Mary Weiss was born in the rough Cambria Heights area of Queens on December 28 1948, the youngest of three children. Their father, who worked for the telephone company, died when she was six weeks old and Mary, Betty and their brother George were raised by their mother, Elizabeth.

She was educated at Andrew Jackson High School and at the age of 15 was, with 17-year-old Betty and the 16-year-old Ganser twins, signed to Red Bird Records. Those contracts, undertaken by their mothers without advice, left the girls with a legal mess that rumbled on for decades.

“I could probably have survived it, but the litigation was thicker than the music, so why go there?” she said. “I always loved music and it somehow got destroyed along the way.”

The Shangri-Las parted company in 1968 and Mary Weiss took off for the hippie life in San Francisco, which largely involved roller skating around Golden Gate Park. She returned to New York and by the 1990s was fitting out apartment blocks, though her biggest project was destroyed in the 9/11 attacks when a hijacked aircraft’s landing gear came through the roof

The band reformed briefly in 1989, though as a trio because Marge Ganser had died in 1971. Thereafter Mary Weiss was on her own, because Mary Ann Ganser died in 1994 and her sister Betty refused to return.
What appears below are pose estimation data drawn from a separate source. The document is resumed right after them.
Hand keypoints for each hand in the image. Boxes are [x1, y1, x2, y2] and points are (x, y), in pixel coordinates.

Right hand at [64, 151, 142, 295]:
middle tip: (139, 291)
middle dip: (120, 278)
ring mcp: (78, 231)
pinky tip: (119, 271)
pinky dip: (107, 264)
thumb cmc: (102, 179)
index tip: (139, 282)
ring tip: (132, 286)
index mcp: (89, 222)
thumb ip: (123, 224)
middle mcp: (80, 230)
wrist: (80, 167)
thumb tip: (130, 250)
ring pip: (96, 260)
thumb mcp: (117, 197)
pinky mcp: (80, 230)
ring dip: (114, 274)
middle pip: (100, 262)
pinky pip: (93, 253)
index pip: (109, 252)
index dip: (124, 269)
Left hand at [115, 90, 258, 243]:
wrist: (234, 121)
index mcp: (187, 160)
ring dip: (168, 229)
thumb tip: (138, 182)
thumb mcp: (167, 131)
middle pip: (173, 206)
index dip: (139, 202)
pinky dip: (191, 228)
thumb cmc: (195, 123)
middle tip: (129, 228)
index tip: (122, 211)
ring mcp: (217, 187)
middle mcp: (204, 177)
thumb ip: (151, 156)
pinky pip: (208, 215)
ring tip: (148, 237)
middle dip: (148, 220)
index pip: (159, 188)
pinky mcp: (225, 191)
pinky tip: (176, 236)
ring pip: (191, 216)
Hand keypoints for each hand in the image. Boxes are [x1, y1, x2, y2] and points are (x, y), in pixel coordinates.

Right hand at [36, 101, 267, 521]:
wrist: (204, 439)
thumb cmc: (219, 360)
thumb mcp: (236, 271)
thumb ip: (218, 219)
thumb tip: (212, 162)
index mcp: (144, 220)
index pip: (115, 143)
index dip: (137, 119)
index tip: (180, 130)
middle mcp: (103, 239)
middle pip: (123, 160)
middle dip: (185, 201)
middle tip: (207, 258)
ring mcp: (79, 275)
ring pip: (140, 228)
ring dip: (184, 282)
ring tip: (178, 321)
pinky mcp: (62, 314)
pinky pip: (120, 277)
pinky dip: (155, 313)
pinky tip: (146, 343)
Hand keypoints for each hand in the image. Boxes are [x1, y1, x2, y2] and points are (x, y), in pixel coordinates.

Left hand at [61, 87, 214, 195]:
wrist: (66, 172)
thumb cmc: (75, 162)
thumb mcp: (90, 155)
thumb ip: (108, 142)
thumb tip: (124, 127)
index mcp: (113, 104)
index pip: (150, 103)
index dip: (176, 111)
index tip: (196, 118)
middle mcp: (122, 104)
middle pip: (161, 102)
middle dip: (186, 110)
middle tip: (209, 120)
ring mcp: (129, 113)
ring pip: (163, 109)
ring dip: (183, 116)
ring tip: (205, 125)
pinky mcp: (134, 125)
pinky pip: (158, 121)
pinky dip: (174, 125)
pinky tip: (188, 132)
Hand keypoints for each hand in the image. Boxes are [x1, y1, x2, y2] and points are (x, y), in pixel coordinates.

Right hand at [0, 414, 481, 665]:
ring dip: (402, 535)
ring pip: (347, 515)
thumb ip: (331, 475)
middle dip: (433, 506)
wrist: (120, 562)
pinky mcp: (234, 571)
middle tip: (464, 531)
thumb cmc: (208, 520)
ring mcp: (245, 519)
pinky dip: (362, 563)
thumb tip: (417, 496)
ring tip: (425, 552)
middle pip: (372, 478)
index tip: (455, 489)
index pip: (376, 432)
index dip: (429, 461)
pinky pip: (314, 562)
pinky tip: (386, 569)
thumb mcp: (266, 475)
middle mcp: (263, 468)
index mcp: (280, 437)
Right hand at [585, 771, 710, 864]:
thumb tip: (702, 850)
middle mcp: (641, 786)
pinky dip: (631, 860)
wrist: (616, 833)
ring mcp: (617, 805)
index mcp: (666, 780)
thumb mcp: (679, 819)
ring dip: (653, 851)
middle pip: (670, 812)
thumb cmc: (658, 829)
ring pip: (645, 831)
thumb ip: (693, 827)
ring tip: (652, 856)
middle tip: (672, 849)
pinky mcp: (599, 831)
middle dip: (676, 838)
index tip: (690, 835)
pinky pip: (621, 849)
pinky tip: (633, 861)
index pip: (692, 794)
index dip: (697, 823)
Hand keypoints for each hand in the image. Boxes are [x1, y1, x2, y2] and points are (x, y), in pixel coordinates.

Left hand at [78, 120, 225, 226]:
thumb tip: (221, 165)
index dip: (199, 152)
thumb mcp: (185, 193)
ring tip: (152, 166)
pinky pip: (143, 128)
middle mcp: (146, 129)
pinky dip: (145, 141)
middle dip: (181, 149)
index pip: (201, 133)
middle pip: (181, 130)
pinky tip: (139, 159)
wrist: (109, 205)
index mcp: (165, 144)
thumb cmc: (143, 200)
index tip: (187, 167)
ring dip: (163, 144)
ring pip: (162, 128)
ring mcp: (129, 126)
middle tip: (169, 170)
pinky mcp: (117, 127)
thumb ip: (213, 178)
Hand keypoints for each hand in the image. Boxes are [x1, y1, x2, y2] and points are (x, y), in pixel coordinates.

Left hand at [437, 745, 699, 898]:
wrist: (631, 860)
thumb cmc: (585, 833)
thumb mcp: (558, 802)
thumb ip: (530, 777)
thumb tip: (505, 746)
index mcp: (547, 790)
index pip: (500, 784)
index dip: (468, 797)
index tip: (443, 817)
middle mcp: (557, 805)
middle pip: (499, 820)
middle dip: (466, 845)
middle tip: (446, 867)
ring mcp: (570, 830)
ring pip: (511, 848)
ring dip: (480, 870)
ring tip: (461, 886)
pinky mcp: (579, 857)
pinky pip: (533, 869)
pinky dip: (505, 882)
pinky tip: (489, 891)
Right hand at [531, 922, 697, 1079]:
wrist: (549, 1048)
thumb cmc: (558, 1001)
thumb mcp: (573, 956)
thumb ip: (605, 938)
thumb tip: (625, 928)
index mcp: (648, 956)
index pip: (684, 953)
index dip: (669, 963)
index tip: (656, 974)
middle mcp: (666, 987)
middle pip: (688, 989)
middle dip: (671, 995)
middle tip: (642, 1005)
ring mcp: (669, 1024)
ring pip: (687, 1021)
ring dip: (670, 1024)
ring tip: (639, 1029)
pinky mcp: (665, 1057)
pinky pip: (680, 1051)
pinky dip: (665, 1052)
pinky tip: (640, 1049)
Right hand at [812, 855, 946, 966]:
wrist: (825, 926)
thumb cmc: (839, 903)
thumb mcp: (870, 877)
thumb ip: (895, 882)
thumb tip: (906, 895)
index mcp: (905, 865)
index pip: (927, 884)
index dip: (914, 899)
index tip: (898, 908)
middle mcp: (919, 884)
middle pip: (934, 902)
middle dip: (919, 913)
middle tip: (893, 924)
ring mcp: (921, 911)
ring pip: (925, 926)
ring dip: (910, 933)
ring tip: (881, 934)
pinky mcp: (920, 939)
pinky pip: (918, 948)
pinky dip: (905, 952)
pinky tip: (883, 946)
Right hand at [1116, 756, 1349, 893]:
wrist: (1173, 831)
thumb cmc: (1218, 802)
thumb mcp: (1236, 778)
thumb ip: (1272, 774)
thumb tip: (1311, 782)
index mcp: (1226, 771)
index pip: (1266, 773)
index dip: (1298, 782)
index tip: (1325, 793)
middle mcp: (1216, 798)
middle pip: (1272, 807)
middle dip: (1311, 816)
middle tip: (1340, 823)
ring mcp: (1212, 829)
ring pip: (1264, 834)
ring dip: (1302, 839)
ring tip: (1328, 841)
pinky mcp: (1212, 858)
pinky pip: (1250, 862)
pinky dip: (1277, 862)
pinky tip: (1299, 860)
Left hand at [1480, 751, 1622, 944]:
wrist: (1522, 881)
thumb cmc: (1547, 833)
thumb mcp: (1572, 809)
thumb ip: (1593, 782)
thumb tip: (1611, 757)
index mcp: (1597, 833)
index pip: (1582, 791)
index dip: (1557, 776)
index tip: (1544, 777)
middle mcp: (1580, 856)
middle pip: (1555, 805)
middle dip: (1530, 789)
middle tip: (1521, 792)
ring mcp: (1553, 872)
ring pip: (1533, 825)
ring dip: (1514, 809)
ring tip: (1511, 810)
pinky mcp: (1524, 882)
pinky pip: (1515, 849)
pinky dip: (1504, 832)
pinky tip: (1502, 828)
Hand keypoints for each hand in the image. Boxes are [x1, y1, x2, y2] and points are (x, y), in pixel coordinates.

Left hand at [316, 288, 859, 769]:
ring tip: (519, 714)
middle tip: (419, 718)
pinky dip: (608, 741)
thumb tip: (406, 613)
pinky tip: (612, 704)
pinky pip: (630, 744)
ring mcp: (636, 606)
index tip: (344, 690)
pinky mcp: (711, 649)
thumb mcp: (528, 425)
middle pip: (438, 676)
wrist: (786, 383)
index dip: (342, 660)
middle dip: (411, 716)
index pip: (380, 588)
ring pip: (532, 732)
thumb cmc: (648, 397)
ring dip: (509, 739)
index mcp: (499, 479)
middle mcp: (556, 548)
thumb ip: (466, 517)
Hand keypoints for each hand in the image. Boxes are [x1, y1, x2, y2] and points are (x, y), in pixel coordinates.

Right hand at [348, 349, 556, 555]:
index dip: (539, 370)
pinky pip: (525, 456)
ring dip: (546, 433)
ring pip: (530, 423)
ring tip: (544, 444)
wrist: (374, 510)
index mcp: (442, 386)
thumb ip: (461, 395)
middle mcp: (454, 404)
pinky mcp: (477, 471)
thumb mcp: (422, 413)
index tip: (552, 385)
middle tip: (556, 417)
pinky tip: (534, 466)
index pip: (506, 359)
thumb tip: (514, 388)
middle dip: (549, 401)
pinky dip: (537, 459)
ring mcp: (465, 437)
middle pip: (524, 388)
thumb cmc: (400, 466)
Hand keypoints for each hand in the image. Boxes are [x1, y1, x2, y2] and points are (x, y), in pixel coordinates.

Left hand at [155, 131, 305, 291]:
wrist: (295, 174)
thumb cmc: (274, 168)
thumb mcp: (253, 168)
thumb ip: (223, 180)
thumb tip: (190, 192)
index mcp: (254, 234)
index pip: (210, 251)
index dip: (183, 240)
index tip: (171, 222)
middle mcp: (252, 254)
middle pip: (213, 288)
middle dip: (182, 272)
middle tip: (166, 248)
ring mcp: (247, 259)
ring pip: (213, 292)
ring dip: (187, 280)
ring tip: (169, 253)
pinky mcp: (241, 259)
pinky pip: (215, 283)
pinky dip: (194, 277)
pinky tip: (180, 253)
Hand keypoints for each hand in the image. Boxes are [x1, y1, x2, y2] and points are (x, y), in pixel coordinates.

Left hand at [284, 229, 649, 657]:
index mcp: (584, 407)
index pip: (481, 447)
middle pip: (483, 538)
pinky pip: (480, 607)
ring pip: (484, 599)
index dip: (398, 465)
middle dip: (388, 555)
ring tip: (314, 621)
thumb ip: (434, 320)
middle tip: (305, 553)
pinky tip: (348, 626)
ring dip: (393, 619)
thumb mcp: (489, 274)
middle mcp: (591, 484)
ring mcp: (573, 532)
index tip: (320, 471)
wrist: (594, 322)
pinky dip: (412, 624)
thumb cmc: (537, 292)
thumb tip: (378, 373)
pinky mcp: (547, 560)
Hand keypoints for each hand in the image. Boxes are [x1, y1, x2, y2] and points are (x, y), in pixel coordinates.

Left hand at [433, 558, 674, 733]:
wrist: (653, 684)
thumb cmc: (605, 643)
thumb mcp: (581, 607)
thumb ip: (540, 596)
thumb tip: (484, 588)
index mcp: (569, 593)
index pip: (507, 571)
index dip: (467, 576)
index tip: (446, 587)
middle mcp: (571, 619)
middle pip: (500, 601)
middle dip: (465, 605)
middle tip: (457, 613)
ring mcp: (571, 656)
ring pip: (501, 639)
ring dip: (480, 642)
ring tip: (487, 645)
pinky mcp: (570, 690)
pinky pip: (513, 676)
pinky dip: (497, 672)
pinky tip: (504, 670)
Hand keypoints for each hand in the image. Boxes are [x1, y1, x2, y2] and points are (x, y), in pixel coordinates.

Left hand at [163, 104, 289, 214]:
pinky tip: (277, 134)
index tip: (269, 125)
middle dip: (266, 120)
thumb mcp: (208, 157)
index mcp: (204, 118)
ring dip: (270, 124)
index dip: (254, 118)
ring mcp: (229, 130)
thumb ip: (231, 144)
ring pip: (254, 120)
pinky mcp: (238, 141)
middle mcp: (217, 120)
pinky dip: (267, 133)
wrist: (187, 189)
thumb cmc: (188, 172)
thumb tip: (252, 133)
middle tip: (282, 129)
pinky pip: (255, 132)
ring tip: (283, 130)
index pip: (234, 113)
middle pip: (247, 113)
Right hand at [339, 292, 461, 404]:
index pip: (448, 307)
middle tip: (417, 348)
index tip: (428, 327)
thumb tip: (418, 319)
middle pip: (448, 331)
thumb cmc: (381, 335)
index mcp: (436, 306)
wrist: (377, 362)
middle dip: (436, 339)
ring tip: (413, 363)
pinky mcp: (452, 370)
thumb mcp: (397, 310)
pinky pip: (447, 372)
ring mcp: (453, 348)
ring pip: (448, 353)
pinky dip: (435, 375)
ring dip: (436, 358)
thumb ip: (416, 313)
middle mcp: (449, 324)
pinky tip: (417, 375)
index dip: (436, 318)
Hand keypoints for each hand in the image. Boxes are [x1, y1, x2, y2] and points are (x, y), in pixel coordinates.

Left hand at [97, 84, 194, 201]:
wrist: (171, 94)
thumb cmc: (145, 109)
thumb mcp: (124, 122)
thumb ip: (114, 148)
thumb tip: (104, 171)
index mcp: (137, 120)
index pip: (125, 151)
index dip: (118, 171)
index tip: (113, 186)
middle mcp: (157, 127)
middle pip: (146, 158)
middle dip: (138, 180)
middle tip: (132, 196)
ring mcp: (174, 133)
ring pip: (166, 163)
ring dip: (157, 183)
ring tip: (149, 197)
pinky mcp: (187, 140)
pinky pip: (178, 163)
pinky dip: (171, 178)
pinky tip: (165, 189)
In 2005 she released a solo album, Dangerous Game (2007), a pop-punk sound that occasionally echoed the sound of her heyday, though with her voice now much deeper.

This return to the public eye provided opportunities to reminisce, and Mary Weiss recalled a food fight during a party at Dusty Springfield’s home in London in 1965. “She really liked to throw stuff. I was hiding under a desk and everyone else was throwing food at each other,” she said. “Dusty taught me how to throw crockery, too.”

Mary Weiss’s first two marriages were dissolved and she is survived by her third husband, Ed Ryan.